An important point made by Estrin and colleagues (Estrin 2009) is that tools with low specificity for predicting falls (i.e. a high percentage of false positives) may have a “desensitizing” effect on staff. Given that just about every patient on an inpatient psychiatric unit is on one or more drugs that increase their fall risk, almost all inpatients could be classified as being at high risk for falls. That, of course, could justify some of the general fall prevention interventions you might consider on a psychiatric inpatient unit (eg. non-slip footware, beds low to the ground, bedside mats, etc.) but it doesn’t really pick out those who need more specific individualized interventions to prevent falls. We discussed the issue of general vs. individualized fall risk assessment in our August 4, 2009 Patient Safety Tip of the Week “ ”.
We could find no good reviews on the role of time of day of falls on psychiatric inpatient units. Logically, one might expect more to occur at night because of factors such as poor lighting, need to get out of bed for toileting, sleep disturbances, etc. An increased frequency of falls has been reported at night in a psychogeriatric hospital ward (Tangman 2010). Another inpatient psychiatric unit discovered that falls were occurring during shift report and this improved when they divided up report into two separate groups so that one group of nurses was always with the patients (Lusky 2008).
===============
APPLY WHAT YOU READ →
1. In the passage on falls in psychiatric inpatient units, what did one unit do after finding that falls were occurring during shift report?
2. Pick up the passage on falls in psychiatric inpatient units after its final sentence and continue it.
===============
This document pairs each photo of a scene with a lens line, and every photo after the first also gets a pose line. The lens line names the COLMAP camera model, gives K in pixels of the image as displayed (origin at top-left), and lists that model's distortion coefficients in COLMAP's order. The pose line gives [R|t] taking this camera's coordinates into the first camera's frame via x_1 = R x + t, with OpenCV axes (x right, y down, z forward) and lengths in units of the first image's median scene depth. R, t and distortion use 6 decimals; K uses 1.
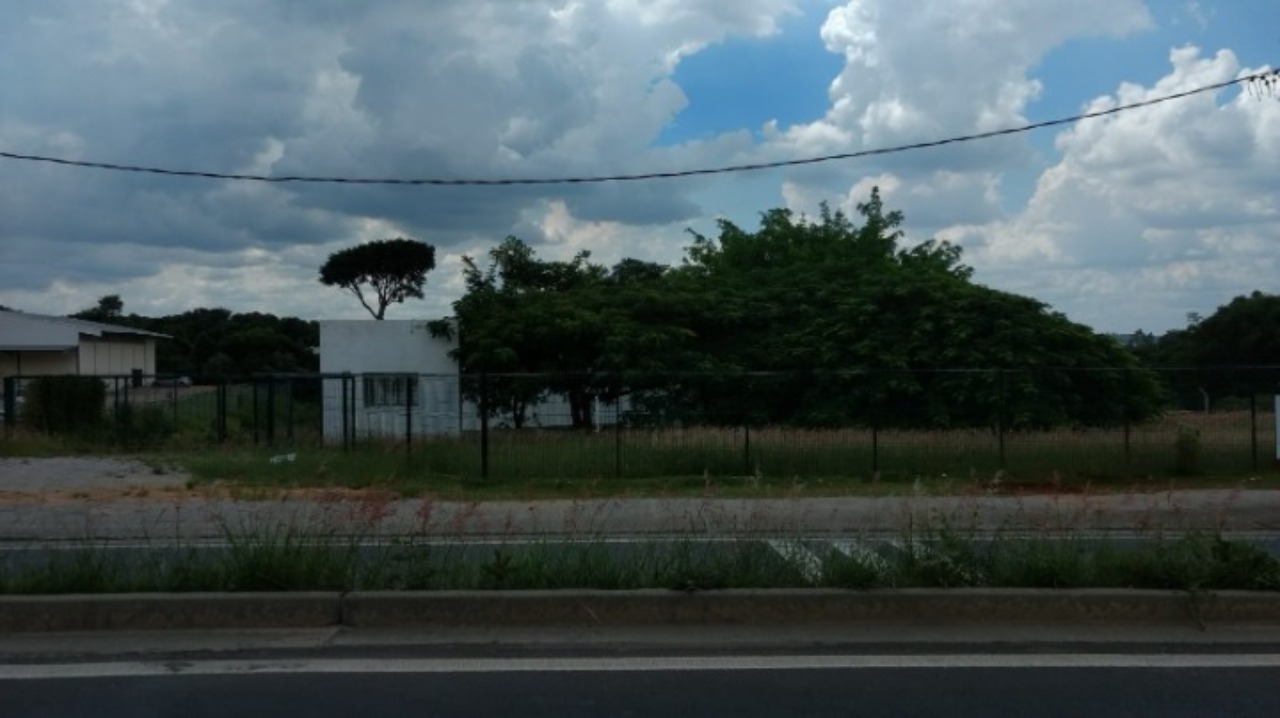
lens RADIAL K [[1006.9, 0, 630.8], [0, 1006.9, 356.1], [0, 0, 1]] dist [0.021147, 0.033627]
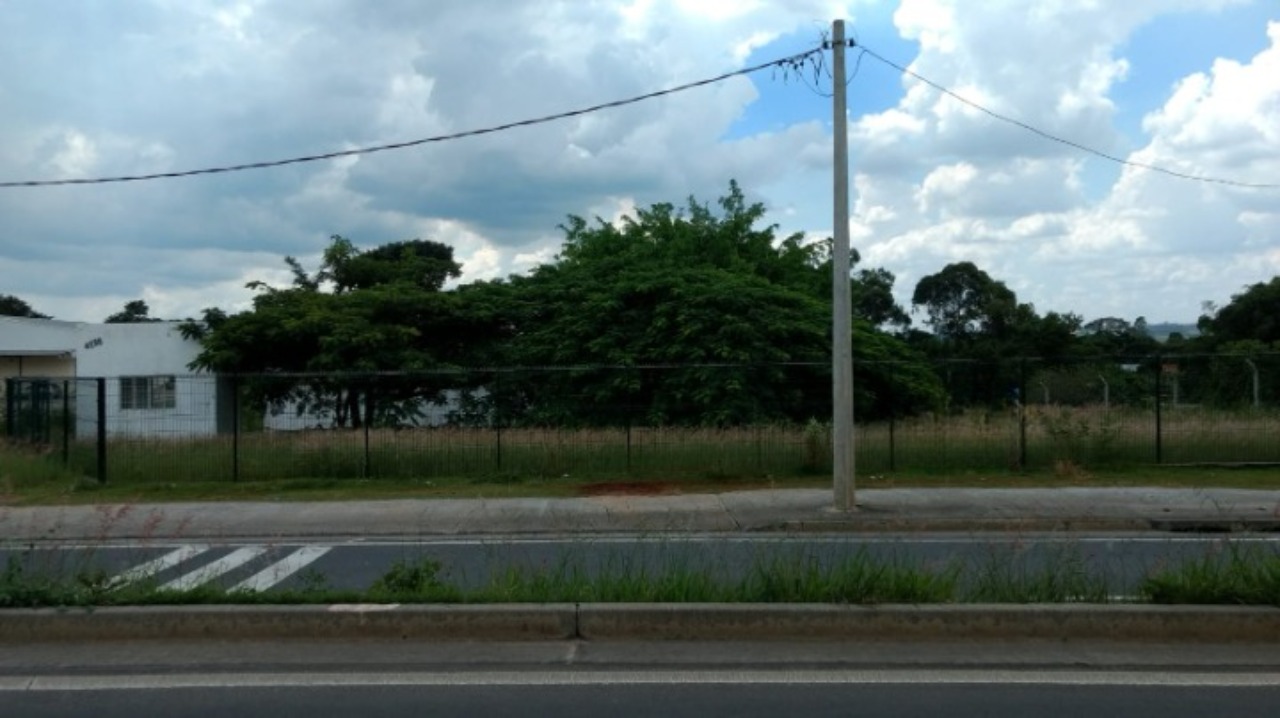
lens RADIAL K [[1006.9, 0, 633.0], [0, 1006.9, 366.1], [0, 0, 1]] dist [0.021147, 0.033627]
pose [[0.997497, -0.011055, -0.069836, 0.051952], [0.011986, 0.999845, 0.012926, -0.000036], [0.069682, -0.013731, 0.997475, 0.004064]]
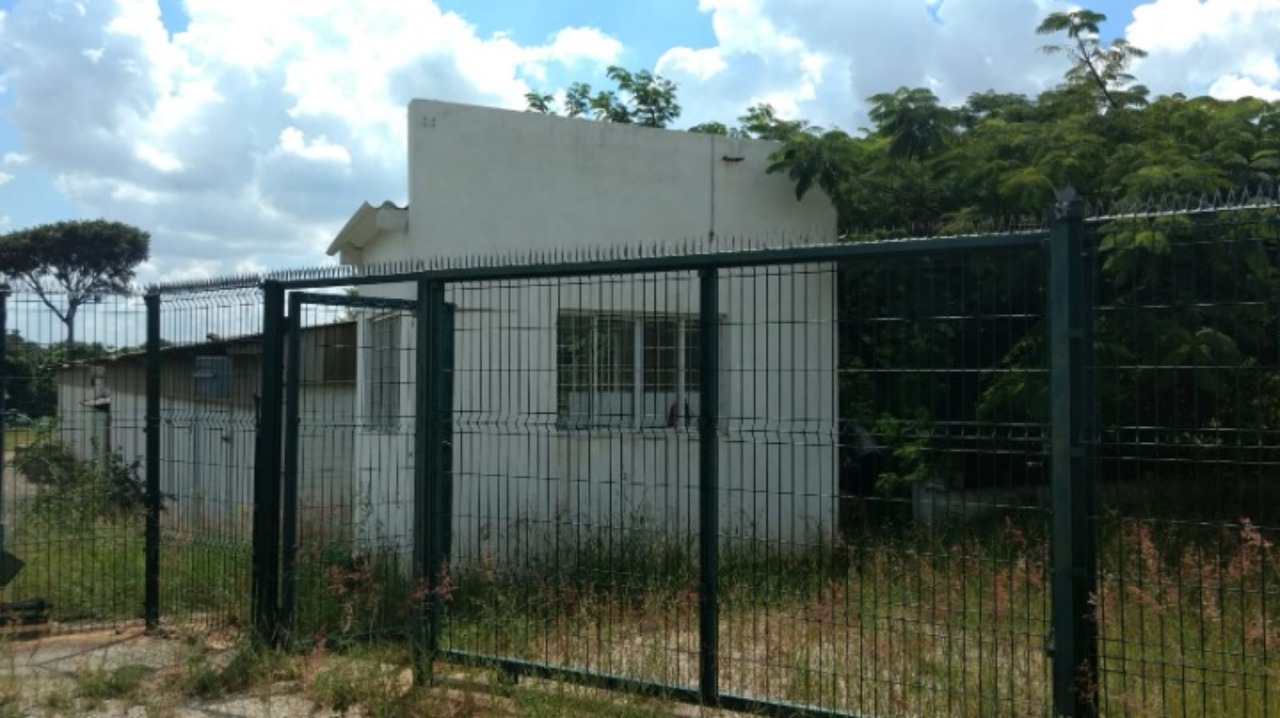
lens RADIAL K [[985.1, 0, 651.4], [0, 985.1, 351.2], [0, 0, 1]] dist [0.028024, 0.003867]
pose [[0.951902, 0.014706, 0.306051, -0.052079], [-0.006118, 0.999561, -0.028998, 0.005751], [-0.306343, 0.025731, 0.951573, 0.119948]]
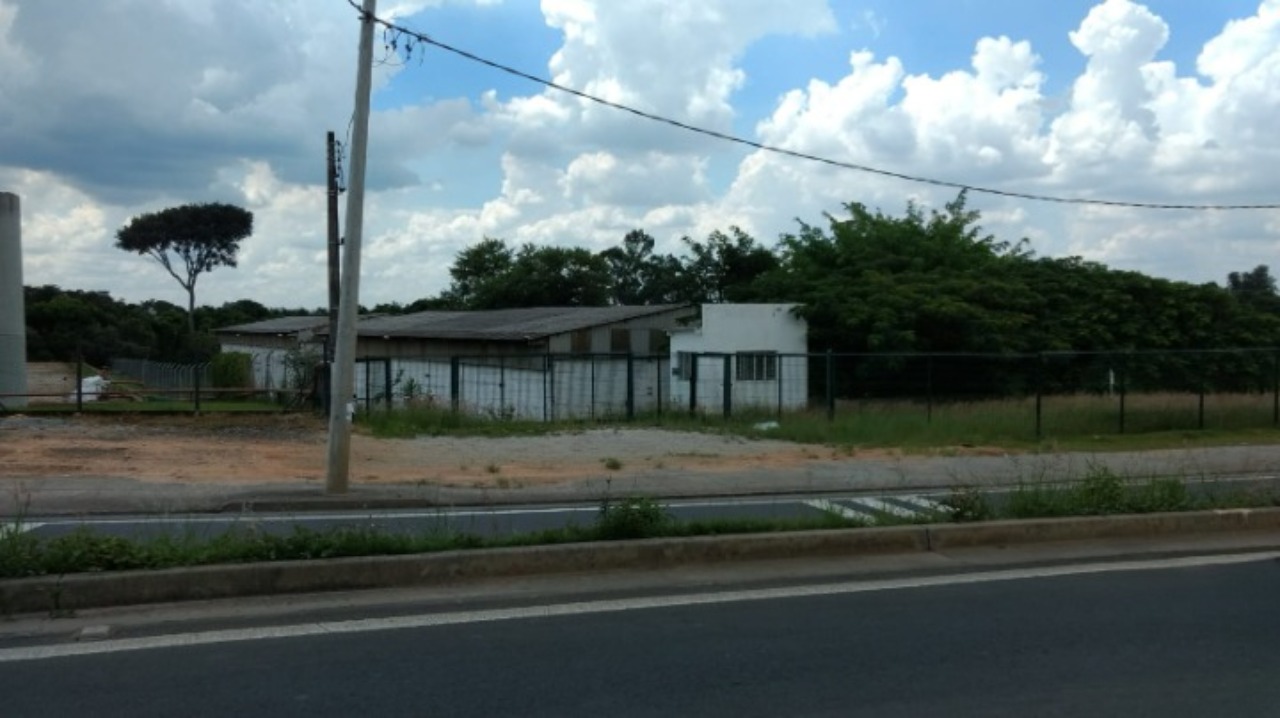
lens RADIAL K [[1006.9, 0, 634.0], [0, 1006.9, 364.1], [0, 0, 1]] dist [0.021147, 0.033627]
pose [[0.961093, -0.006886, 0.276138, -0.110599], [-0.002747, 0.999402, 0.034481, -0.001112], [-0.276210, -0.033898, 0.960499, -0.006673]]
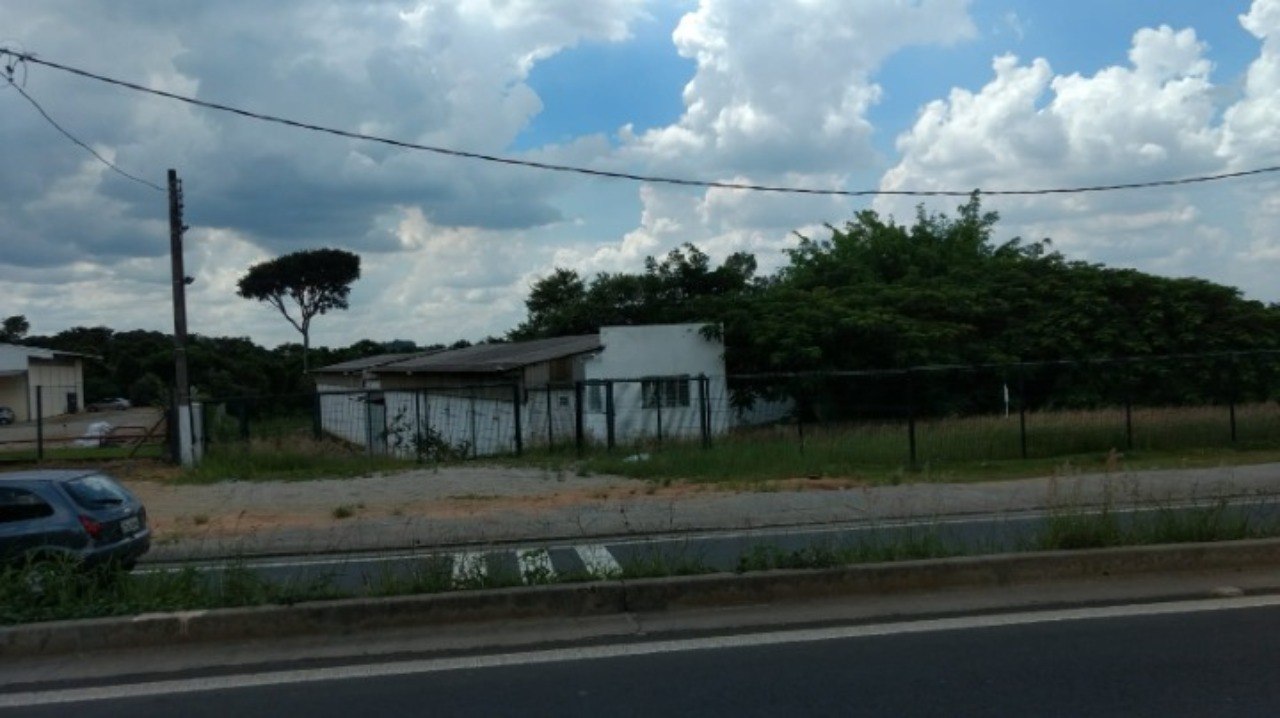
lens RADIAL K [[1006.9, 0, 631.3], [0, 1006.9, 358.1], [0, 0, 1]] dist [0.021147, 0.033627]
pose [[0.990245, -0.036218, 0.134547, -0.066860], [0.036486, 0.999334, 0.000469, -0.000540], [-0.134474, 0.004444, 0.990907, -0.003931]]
===============
ANSWERS FOR THIS EXERCISE →
1. It divided report into two separate groups so that one group of nurses was always with the patients.

2.
In our December 22, 2009 Patient Safety Tip of the Week “Falls on Toileting Activities” we noted that almost half of falls in the nonpsychiatric hospital occur during activities related in some way to toileting. Falls on inpatient psychiatric units also often occur during toileting activities. Many of the fall risk assessment tools include urinary frequency and bladder/bowel incontinence as risk factors for falls. Of falls that took place on medical, surgical or mixed medical/surgical units in a community hospital only 6% of the falls actually occurred while getting on or off the toilet but most of the falls occurred when attempting to go from bed or chair to the bathroom or returning from the bathroom (Tzeng 2010). Such falls are especially likely to occur at night. While lighting issues may play a role, another root cause is not having enough staff to help such patients do their toileting activities before they go to bed. On a busy psychiatry inpatient service, where 20-30 patients may be on every 15 minute safety checks, staff often do not have adequate time to help those patients with their toileting activities. Note also that polydipsia, a common occurrence on psychiatric floors whether psychogenic or because of medication-induced dryness of the mouth, might lead to the need to urinate multiple times at night, further increasing the opportunity for falls.
Unfortunately, one of the dilemmas on inpatient psychiatric units is that there is sometimes a tradeoff between the fall risk and the suicide risk. Some of the bathroom assist devices we might use to help prevent falls (eg. grab bars) may be “loopable” items that represent a suicide risk. We don’t have good advice on resolving that dilemma.
Medications, of course, are a major risk factor for falls regardless of whether a patient is on an inpatient psychiatric unit or a med/surg floor. The total number of medications, regardless of type, is a risk factor for falls. But certain categories, most of which are commonly used on inpatient psychiatric units, are especially likely to be associated with falls. These include benzodiazepines, sedative/hypnotic drugs, antidepressants, antipsychotic drugs, and anticonvulsants.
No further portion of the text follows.